One of the saddest things taking place in this country is extreme right wing neo-conservatives trying to rehabilitate the witch-hunting legacy of former U.S. Senator Joseph McCarthy. Only last week I was reading in the extreme right wing newspaper Human Events that one writer asserts McCarthy was correct in what he was doing. The writer asserted that McCarthy had a list of “known Communists” in the U.S. government and that he had given it to the U.S. Senate which then “mysteriously disappeared.” In other words, it was all a conspiracy to try and discredit McCarthy. Given the time and the circumstances, I sincerely doubt it. McCarthy had for most of his time far more supporters than enemies in the U.S. Congress, and I doubt his supporters wanted him to fail. The article also mentioned that the FBI files seemed to “corroborate” what McCarthy said. Actually, no. The FBI files corroborated that there were indeed spies in the United States, and a number of them were party members of the Communist Party USA. However, those U.S. government officials who served in the government at the time were not likely to be Communist Party members or even former members even though they were accused by McCarthy of being such.

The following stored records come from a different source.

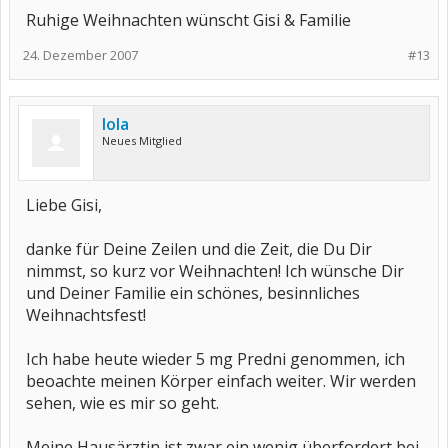
Ruhige Weihnachten wünscht Gisi & Familie
24. Dezember 2007
#13
lola
Neues Mitglied
Liebe Gisi,
danke für Deine Zeilen und die Zeit, die Du Dir
nimmst, so kurz vor Weihnachten! Ich wünsche Dir
und Deiner Familie ein schönes, besinnliches
Weihnachtsfest!
Ich habe heute wieder 5 mg Predni genommen, ich
beoachte meinen Körper einfach weiter. Wir werden
sehen, wie es mir so geht.
Meine Hausärztin ist zwar ein wenig überfordert bei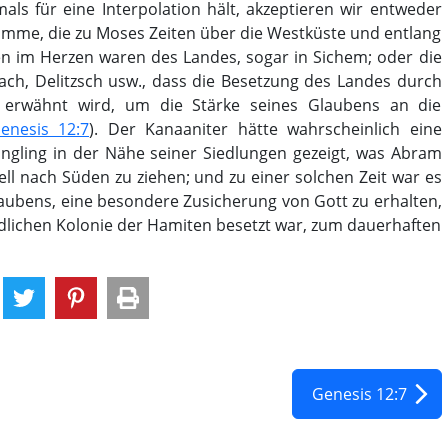
s für eine Interpolation hält, akzeptieren wir entweder
tämme, die zu Moses Zeiten über die Westküste und entlang
ten im Herzen waren des Landes, sogar in Sichem; oder die
h, Delitzsch usw., dass die Besetzung des Landes durch
 erwähnt wird, um die Stärke seines Glaubens an die
enesis 12:7
). Der Kanaaniter hätte wahrscheinlich eine
ingling in der Nähe seiner Siedlungen gezeigt, was Abram
ell nach Süden zu ziehen; und zu einer solchen Zeit war es
aubens, eine besondere Zusicherung von Gott zu erhalten,
ndlichen Kolonie der Hamiten besetzt war, zum dauerhaften
Genesis 12:7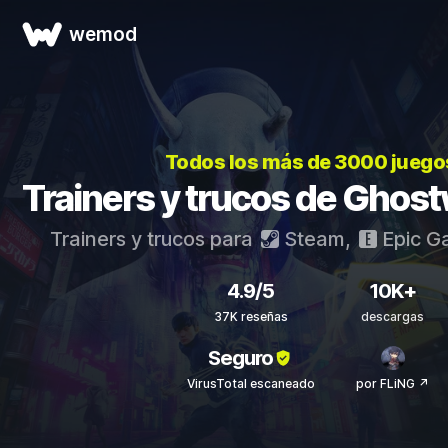
wemod
Todos los más de 3000 juego
Trainers y trucos de Ghost
Trainers y trucos para
Steam
,
Epic G
4.9/5
10K+
37K reseñas
descargas
Seguro
VirusTotal escaneado
por FLiNG ↗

We have to remember that at the time the U.S. government had instituted a loyalty oath which allowed the U.S. government to check the personal backgrounds of any and all those who worked for the federal government. In fact, because of the incredible fear of the Soviet Union at the time, hundreds of thousands of Americans were caught up in a reign of fear as so many innocent people were accused of being Communists or former Communists. McCarthy rose to prominence during this period because he rode on this fear and became the most feared man in the U.S. government. What is also not mentioned by many of these McCarthy supporters is that the Federal Bureau of Investigation had as many as 1,500 informers in the Communist Party USA, making sure that every aspect of that organization was successfully infiltrated. This is how the FBI knew who might have been a spy for the Soviet Union and who was just a party member. What McCarthy did was go after people who had nothing to do with the Communist Party, nothing to do with progressive organizations, and in a number of cases nothing to do with politics at all. Many innocent people like actors and writers were blacklisted by the House on Un-American Activities Committee, at McCarthy’s demand, for their creativity, originality and incorrect politics.

In the end McCarthy was censured by the U.S. Senate for unethical behavior—one of the few politicians to ever be disciplined for this. He died from what is believed to be hepatitis and alcoholism. What he did to innocent people shall always be remembered, and for anyone to try and defend the record of this sorry person is truly trying to rewrite history to make heroes out of demagogues.